[TASK STATEMENT]: Reproduce the text of each item below word for word, leaving out the pictures.

[INPUT RECORDS]:

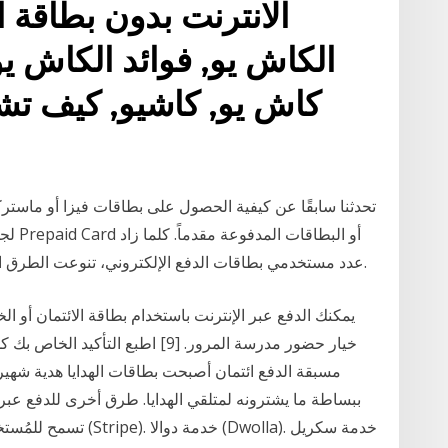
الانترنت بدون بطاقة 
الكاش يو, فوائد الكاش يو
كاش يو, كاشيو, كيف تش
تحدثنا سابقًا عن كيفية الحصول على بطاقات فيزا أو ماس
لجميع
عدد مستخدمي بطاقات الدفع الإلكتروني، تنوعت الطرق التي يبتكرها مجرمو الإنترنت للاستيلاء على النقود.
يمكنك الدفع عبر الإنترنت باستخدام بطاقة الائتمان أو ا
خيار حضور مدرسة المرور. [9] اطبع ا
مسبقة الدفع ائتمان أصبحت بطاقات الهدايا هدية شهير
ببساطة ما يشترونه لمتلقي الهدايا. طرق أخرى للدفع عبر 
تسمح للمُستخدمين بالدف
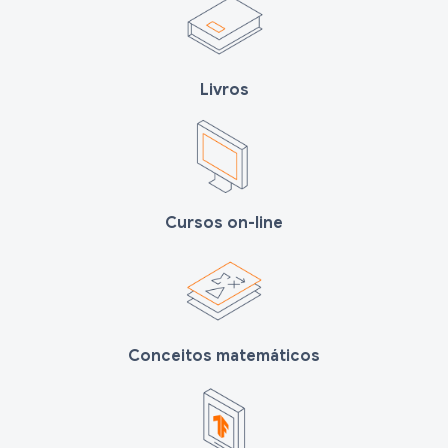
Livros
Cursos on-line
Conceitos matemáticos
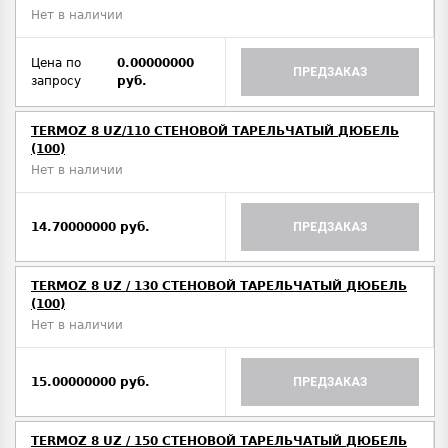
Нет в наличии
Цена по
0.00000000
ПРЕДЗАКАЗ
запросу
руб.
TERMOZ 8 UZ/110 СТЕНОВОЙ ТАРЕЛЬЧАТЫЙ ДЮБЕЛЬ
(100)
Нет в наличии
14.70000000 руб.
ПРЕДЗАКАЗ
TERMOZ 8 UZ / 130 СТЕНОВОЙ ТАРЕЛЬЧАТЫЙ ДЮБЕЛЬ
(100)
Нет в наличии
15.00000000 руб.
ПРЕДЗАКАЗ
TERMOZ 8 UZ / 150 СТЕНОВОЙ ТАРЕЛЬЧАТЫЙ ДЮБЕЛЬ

[SOLUTION TO THIS EXERCISE]:
الانترنت بدون بطاقة 
الكاش يو, فوائد الكاش يو
كاش يو, كاشيو, كيف تش
تحدثنا سابقًا عن كيفية الحصول على بطاقات فيزا أو ماس
لجميع
عدد مستخدمي بطاقات الدفع الإلكتروني، تنوعت الطرق التي يبتكرها مجرمو الإنترنت للاستيلاء على النقود.
يمكنك الدفع عبر الإنترنت باستخدام بطاقة الائتمان أو ا
خيار حضور مدرسة المرور. [9] اطبع ا
مسبقة الدفع ائتمان أصبحت بطاقات الهدايا هدية شهير
ببساطة ما يشترونه لمتلقي الهدايا. طرق أخرى للدفع عبر 
تسمح للمُستخدمين بالدف
Livros
Cursos on-line
Conceitos matemáticos
Нет в наличии
Цена по
0.00000000
ПРЕДЗАКАЗ
запросу
руб.
TERMOZ 8 UZ/110 СТЕНОВОЙ ТАРЕЛЬЧАТЫЙ ДЮБЕЛЬ
(100)
Нет в наличии
14.70000000 руб.
ПРЕДЗАКАЗ
TERMOZ 8 UZ / 130 СТЕНОВОЙ ТАРЕЛЬЧАТЫЙ ДЮБЕЛЬ
(100)
Нет в наличии
15.00000000 руб.
ПРЕДЗАКАЗ
TERMOZ 8 UZ / 150 СТЕНОВОЙ ТАРЕЛЬЧАТЫЙ ДЮБЕЛЬ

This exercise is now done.